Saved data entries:
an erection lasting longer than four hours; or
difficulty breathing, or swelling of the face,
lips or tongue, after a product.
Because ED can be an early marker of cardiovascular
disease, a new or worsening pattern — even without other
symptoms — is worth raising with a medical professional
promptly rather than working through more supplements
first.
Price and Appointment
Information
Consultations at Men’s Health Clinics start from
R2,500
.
==
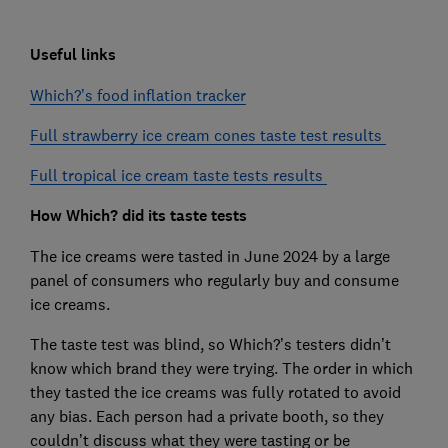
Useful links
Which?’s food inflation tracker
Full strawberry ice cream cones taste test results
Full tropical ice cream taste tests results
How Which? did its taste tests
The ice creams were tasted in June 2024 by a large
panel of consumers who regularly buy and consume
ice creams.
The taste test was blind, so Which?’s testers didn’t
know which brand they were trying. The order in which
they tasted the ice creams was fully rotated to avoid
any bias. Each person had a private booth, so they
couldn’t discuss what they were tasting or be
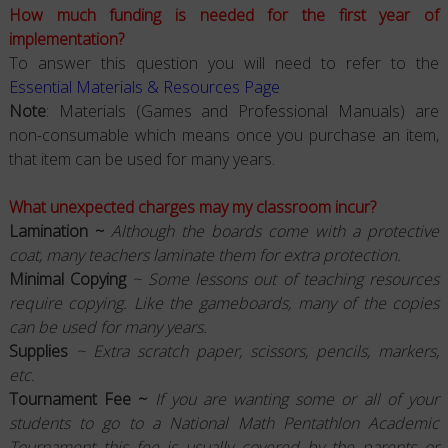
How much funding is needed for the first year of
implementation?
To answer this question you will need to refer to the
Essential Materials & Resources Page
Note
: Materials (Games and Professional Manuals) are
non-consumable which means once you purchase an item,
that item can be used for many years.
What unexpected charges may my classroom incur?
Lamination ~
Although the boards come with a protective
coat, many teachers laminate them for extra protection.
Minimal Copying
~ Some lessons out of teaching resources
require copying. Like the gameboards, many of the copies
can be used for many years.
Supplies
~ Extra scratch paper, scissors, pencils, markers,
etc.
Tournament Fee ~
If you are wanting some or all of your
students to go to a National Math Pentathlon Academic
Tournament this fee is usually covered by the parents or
--
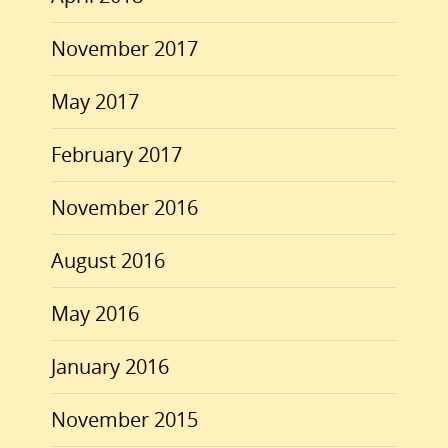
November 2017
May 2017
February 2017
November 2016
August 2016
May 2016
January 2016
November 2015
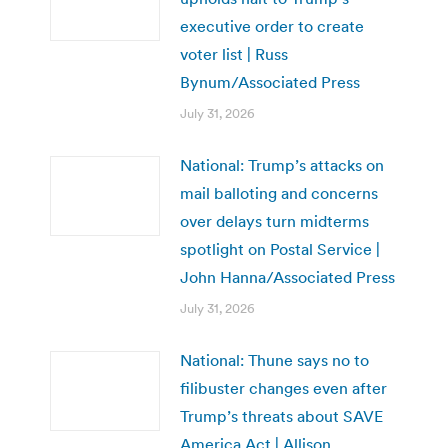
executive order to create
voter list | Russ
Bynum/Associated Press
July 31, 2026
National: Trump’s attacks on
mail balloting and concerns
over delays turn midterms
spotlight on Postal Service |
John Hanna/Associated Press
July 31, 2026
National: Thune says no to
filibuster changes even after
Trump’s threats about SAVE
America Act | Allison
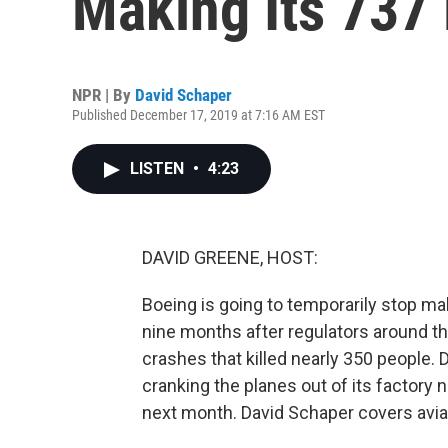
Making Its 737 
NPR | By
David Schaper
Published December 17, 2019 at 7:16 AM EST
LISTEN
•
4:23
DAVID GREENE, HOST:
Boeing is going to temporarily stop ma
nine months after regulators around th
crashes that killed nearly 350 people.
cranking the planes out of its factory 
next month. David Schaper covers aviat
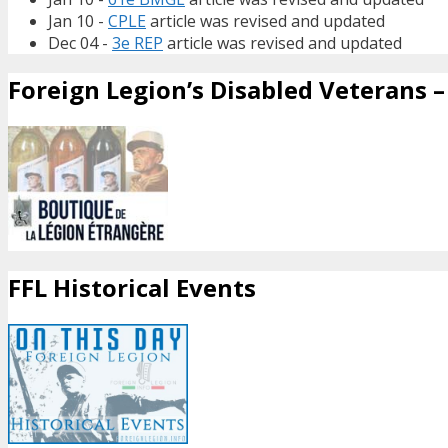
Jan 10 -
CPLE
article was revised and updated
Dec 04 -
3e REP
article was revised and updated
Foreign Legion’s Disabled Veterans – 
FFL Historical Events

▶ Your assignment
Place the lines running from the line containing "executive order to create" through the line containing "America Act | Allison" into a JSON list of strings, with one string per line and blank lines omitted.

▶ Your solution
[
  "executive order to create",
  "voter list | Russ",
  "Bynum/Associated Press",
  "July 31, 2026",
  "National: Trump’s attacks on",
  "mail balloting and concerns",
  "over delays turn midterms",
  "spotlight on Postal Service |",
  "John Hanna/Associated Press",
  "July 31, 2026",
  "National: Thune says no to",
  "filibuster changes even after",
  "Trump’s threats about SAVE",
  "America Act | Allison"
]